YOUR TASK: Across the data below, how many lines have the word "useActionHandler" in them? Give the number and nothing else.

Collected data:
##########

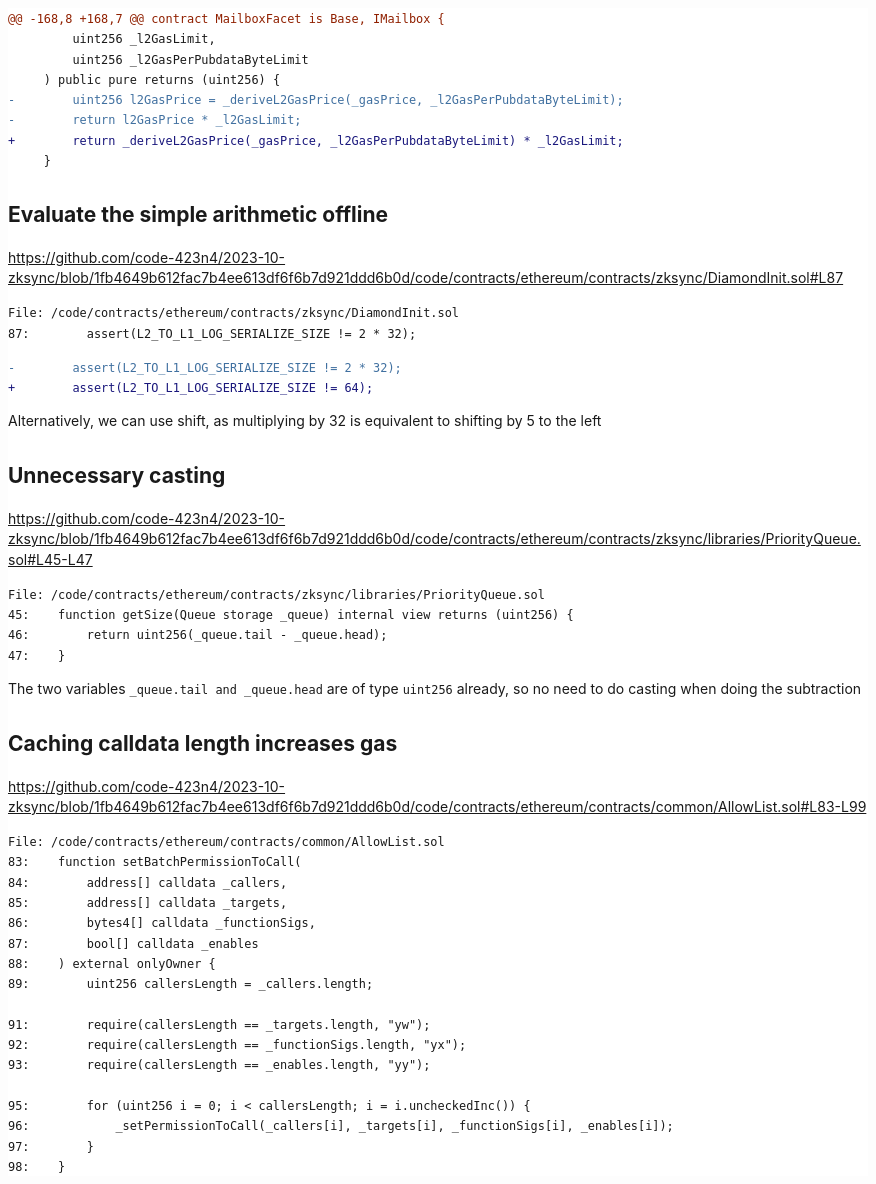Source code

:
 ```diff
@@ -168,8 +168,7 @@ contract MailboxFacet is Base, IMailbox {
         uint256 _l2GasLimit,
         uint256 _l2GasPerPubdataByteLimit
     ) public pure returns (uint256) {
-        uint256 l2GasPrice = _deriveL2GasPrice(_gasPrice, _l2GasPerPubdataByteLimit);
-        return l2GasPrice * _l2GasLimit;
+        return _deriveL2GasPrice(_gasPrice, _l2GasPerPubdataByteLimit) * _l2GasLimit;
     }
```

## Evaluate the simple arithmetic offline

https://github.com/code-423n4/2023-10-zksync/blob/1fb4649b612fac7b4ee613df6f6b7d921ddd6b0d/code/contracts/ethereum/contracts/zksync/DiamondInit.sol#L87
```solidity
File: /code/contracts/ethereum/contracts/zksync/DiamondInit.sol
87:        assert(L2_TO_L1_LOG_SERIALIZE_SIZE != 2 * 32);
```

```diff
-        assert(L2_TO_L1_LOG_SERIALIZE_SIZE != 2 * 32);
+        assert(L2_TO_L1_LOG_SERIALIZE_SIZE != 64);

```

Alternatively, we can use shift, as multiplying by 32 is equivalent to shifting by 5 to the left

## Unnecessary casting

https://github.com/code-423n4/2023-10-zksync/blob/1fb4649b612fac7b4ee613df6f6b7d921ddd6b0d/code/contracts/ethereum/contracts/zksync/libraries/PriorityQueue.sol#L45-L47
```solidity
File: /code/contracts/ethereum/contracts/zksync/libraries/PriorityQueue.sol
45:    function getSize(Queue storage _queue) internal view returns (uint256) {
46:        return uint256(_queue.tail - _queue.head);
47:    }
```
The two variables `_queue.tail and _queue.head` are of type `uint256` already, so no need to do casting when doing the subtraction

## Caching calldata length increases gas

https://github.com/code-423n4/2023-10-zksync/blob/1fb4649b612fac7b4ee613df6f6b7d921ddd6b0d/code/contracts/ethereum/contracts/common/AllowList.sol#L83-L99
```solidity
File: /code/contracts/ethereum/contracts/common/AllowList.sol
83:    function setBatchPermissionToCall(
84:        address[] calldata _callers,
85:        address[] calldata _targets,
86:        bytes4[] calldata _functionSigs,
87:        bool[] calldata _enables
88:    ) external onlyOwner {
89:        uint256 callersLength = _callers.length;

91:        require(callersLength == _targets.length, "yw");
92:        require(callersLength == _functionSigs.length, "yx");
93:        require(callersLength == _enables.length, "yy");

95:        for (uint256 i = 0; i < callersLength; i = i.uncheckedInc()) {
96:            _setPermissionToCall(_callers[i], _targets[i], _functionSigs[i], _enables[i]);
97:        }
98:    }
```

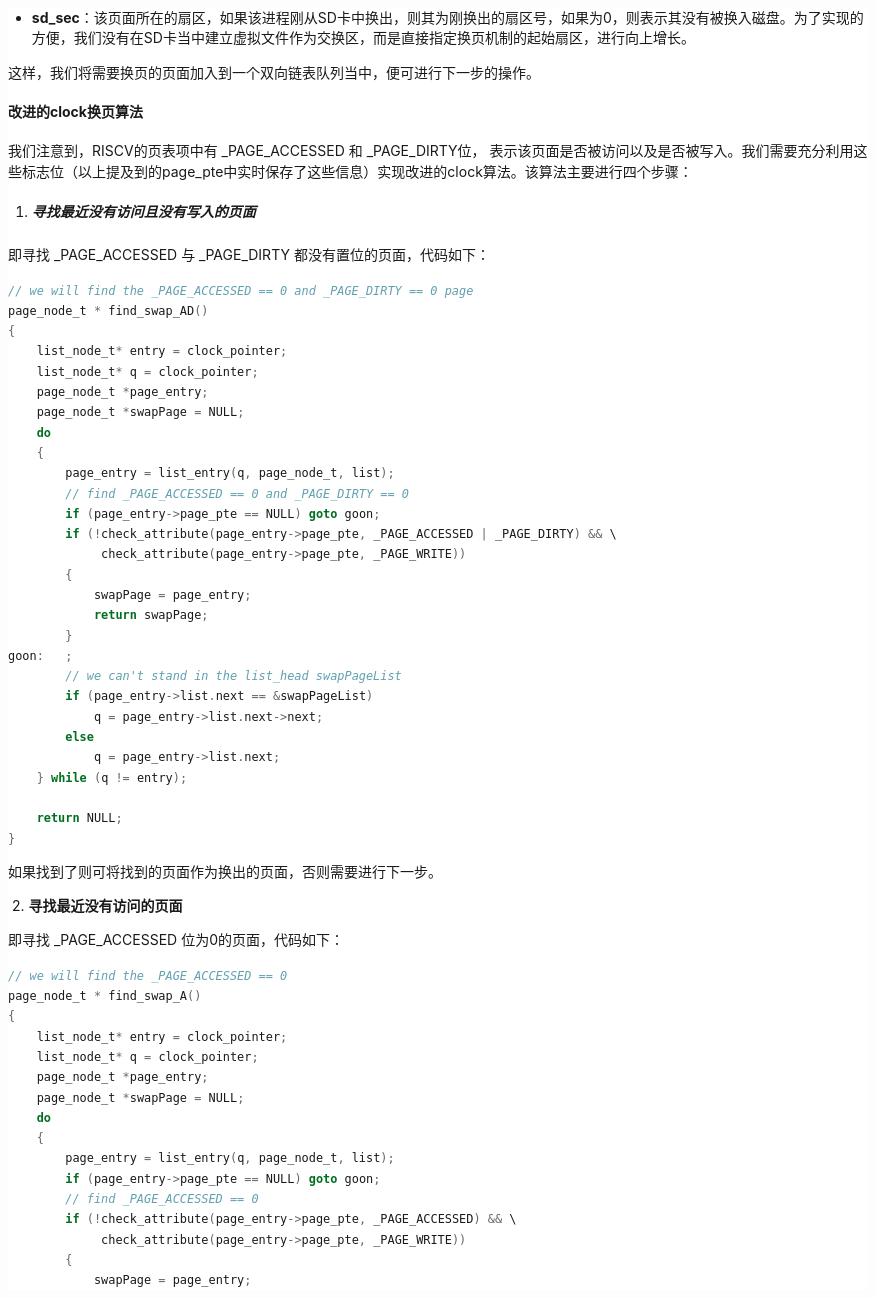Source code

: - **sd_sec**：该页面所在的扇区，如果该进程刚从SD卡中换出，则其为刚换出的扇区号，如果为0，则表示其没有被换入磁盘。为了实现的方便，我们没有在SD卡当中建立虚拟文件作为交换区，而是直接指定换页机制的起始扇区，进行向上增长。

这样，我们将需要换页的页面加入到一个双向链表队列当中，便可进行下一步的操作。

#### 改进的clock换页算法

我们注意到，RISCV的页表项中有 _PAGE_ACCESSED 和 _PAGE_DIRTY位， 表示该页面是否被访问以及是否被写入。我们需要充分利用这些标志位（以上提及到的page_pte中实时保存了这些信息）实现改进的clock算法。该算法主要进行四个步骤：

1. ##### 寻找最近没有访问且没有写入的页面

即寻找 _PAGE_ACCESSED 与 _PAGE_DIRTY 都没有置位的页面，代码如下：

```C
// we will find the _PAGE_ACCESSED == 0 and _PAGE_DIRTY == 0 page
page_node_t * find_swap_AD()
{
    list_node_t* entry = clock_pointer;
    list_node_t* q = clock_pointer;
    page_node_t *page_entry;
    page_node_t *swapPage = NULL;
    do
    {
        page_entry = list_entry(q, page_node_t, list);
        // find _PAGE_ACCESSED == 0 and _PAGE_DIRTY == 0
        if (page_entry->page_pte == NULL) goto goon;
        if (!check_attribute(page_entry->page_pte, _PAGE_ACCESSED | _PAGE_DIRTY) && \
             check_attribute(page_entry->page_pte, _PAGE_WRITE))
        {
            swapPage = page_entry;
            return swapPage;
        } 
goon:   ;
        // we can't stand in the list_head swapPageList
        if (page_entry->list.next == &swapPageList)
            q = page_entry->list.next->next;
        else
            q = page_entry->list.next;
    } while (q != entry);    

    return NULL;       
}
```

如果找到了则可将找到的页面作为换出的页面，否则需要进行下一步。

​	2. **寻找最近没有访问的页面**

即寻找 _PAGE_ACCESSED 位为0的页面，代码如下：

```C
// we will find the _PAGE_ACCESSED == 0
page_node_t * find_swap_A()
{
    list_node_t* entry = clock_pointer;
    list_node_t* q = clock_pointer;
    page_node_t *page_entry;
    page_node_t *swapPage = NULL;
    do
    {
        page_entry = list_entry(q, page_node_t, list);
        if (page_entry->page_pte == NULL) goto goon;
        // find _PAGE_ACCESSED == 0
        if (!check_attribute(page_entry->page_pte, _PAGE_ACCESSED) && \
             check_attribute(page_entry->page_pte, _PAGE_WRITE))
        {
            swapPage = page_entry;
```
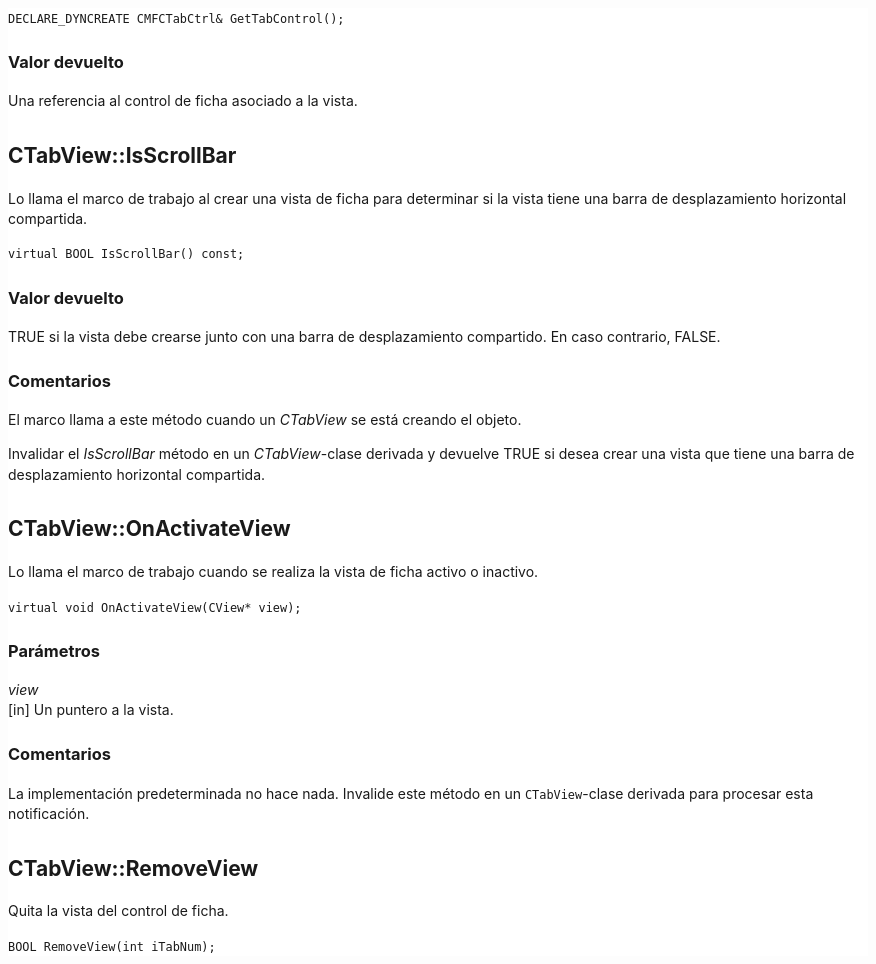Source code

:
 ```
DECLARE_DYNCREATE CMFCTabCtrl& GetTabControl();
```

### <a name="return-value"></a>Valor devuelto

Una referencia al control de ficha asociado a la vista.

##  <a name="isscrollbar"></a>  CTabView::IsScrollBar

Lo llama el marco de trabajo al crear una vista de ficha para determinar si la vista tiene una barra de desplazamiento horizontal compartida.

```
virtual BOOL IsScrollBar() const;
```

### <a name="return-value"></a>Valor devuelto

TRUE si la vista debe crearse junto con una barra de desplazamiento compartido. En caso contrario, FALSE.

### <a name="remarks"></a>Comentarios

El marco llama a este método cuando un *CTabView* se está creando el objeto.

Invalidar el *IsScrollBar* método en un *CTabView*-clase derivada y devuelve TRUE si desea crear una vista que tiene una barra de desplazamiento horizontal compartida.

##  <a name="onactivateview"></a>  CTabView::OnActivateView

Lo llama el marco de trabajo cuando se realiza la vista de ficha activo o inactivo.

```
virtual void OnActivateView(CView* view);
```

### <a name="parameters"></a>Parámetros

*view*<br/>
[in] Un puntero a la vista.

### <a name="remarks"></a>Comentarios

La implementación predeterminada no hace nada. Invalide este método en un `CTabView`-clase derivada para procesar esta notificación.

##  <a name="removeview"></a>  CTabView::RemoveView

Quita la vista del control de ficha.

```
BOOL RemoveView(int iTabNum);
```
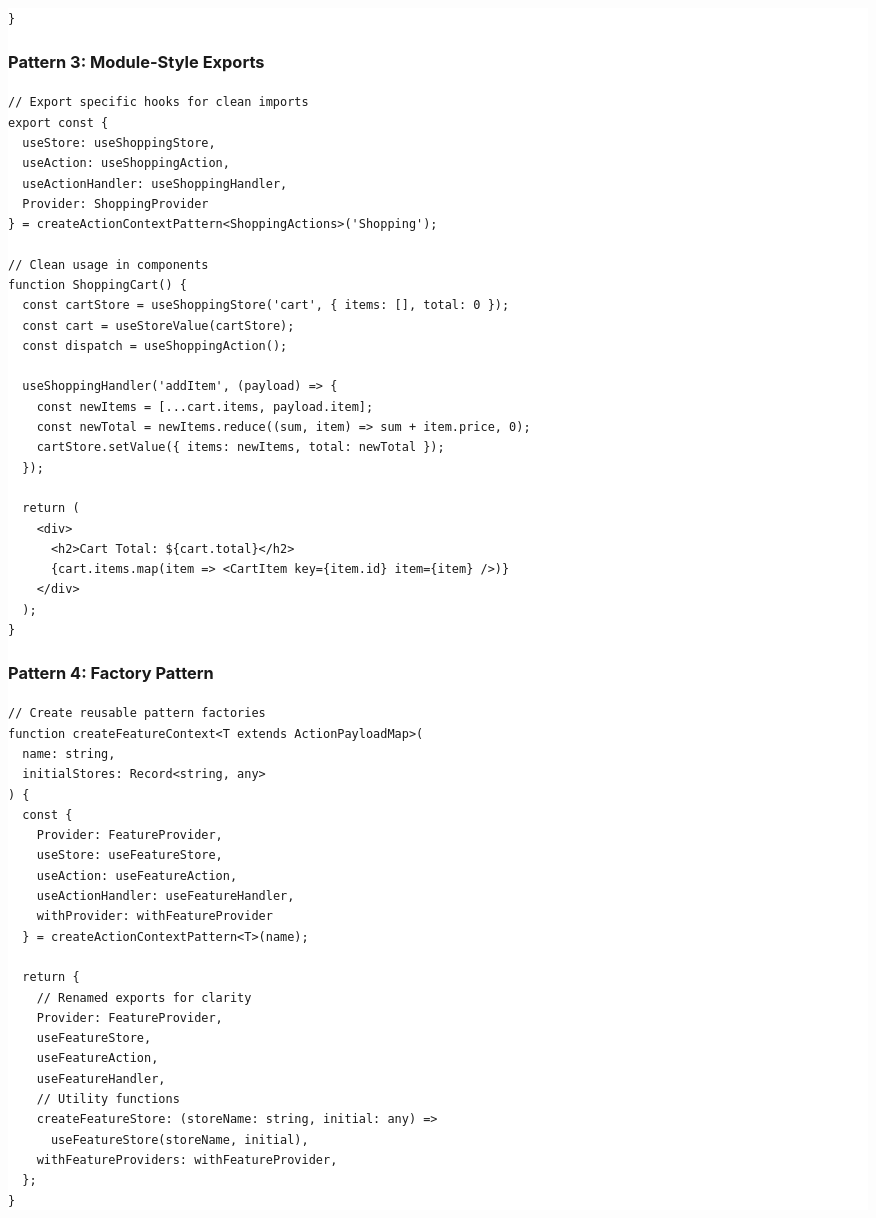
 ```tsx
}
```

### Pattern 3: Module-Style Exports

```tsx
// Export specific hooks for clean imports
export const { 
  useStore: useShoppingStore,
  useAction: useShoppingAction,
  useActionHandler: useShoppingHandler,
  Provider: ShoppingProvider 
} = createActionContextPattern<ShoppingActions>('Shopping');

// Clean usage in components
function ShoppingCart() {
  const cartStore = useShoppingStore('cart', { items: [], total: 0 });
  const cart = useStoreValue(cartStore);
  const dispatch = useShoppingAction();
  
  useShoppingHandler('addItem', (payload) => {
    const newItems = [...cart.items, payload.item];
    const newTotal = newItems.reduce((sum, item) => sum + item.price, 0);
    cartStore.setValue({ items: newItems, total: newTotal });
  });
  
  return (
    <div>
      <h2>Cart Total: ${cart.total}</h2>
      {cart.items.map(item => <CartItem key={item.id} item={item} />)}
    </div>
  );
}
```

### Pattern 4: Factory Pattern

```tsx
// Create reusable pattern factories
function createFeatureContext<T extends ActionPayloadMap>(
  name: string,
  initialStores: Record<string, any>
) {
  const {
    Provider: FeatureProvider,
    useStore: useFeatureStore,
    useAction: useFeatureAction,
    useActionHandler: useFeatureHandler,
    withProvider: withFeatureProvider
  } = createActionContextPattern<T>(name);
  
  return {
    // Renamed exports for clarity
    Provider: FeatureProvider,
    useFeatureStore,
    useFeatureAction,
    useFeatureHandler,
    // Utility functions
    createFeatureStore: (storeName: string, initial: any) => 
      useFeatureStore(storeName, initial),
    withFeatureProviders: withFeatureProvider,
  };
}

```
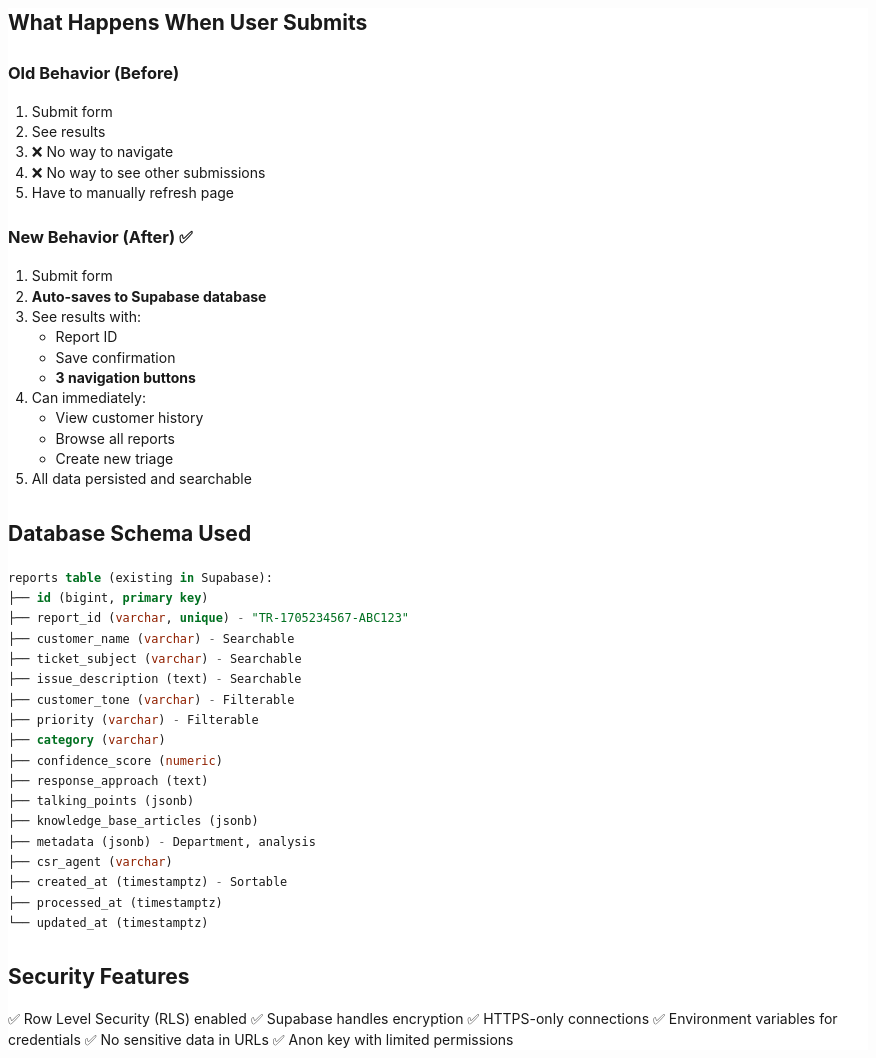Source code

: ## What Happens When User Submits

### Old Behavior (Before)

1. Submit form
2. See results
3. ❌ No way to navigate
4. ❌ No way to see other submissions
5. Have to manually refresh page

### New Behavior (After) ✅

1. Submit form
2. **Auto-saves to Supabase database**
3. See results with:
   - Report ID
   - Save confirmation
   - **3 navigation buttons**
4. Can immediately:
   - View customer history
   - Browse all reports
   - Create new triage
5. All data persisted and searchable

## Database Schema Used

```sql
reports table (existing in Supabase):
├── id (bigint, primary key)
├── report_id (varchar, unique) - "TR-1705234567-ABC123"
├── customer_name (varchar) - Searchable
├── ticket_subject (varchar) - Searchable
├── issue_description (text) - Searchable
├── customer_tone (varchar) - Filterable
├── priority (varchar) - Filterable
├── category (varchar)
├── confidence_score (numeric)
├── response_approach (text)
├── talking_points (jsonb)
├── knowledge_base_articles (jsonb)
├── metadata (jsonb) - Department, analysis
├── csr_agent (varchar)
├── created_at (timestamptz) - Sortable
├── processed_at (timestamptz)
└── updated_at (timestamptz)
```

## Security Features

✅ Row Level Security (RLS) enabled
✅ Supabase handles encryption
✅ HTTPS-only connections
✅ Environment variables for credentials
✅ No sensitive data in URLs
✅ Anon key with limited permissions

##########

TASK RESULT: 2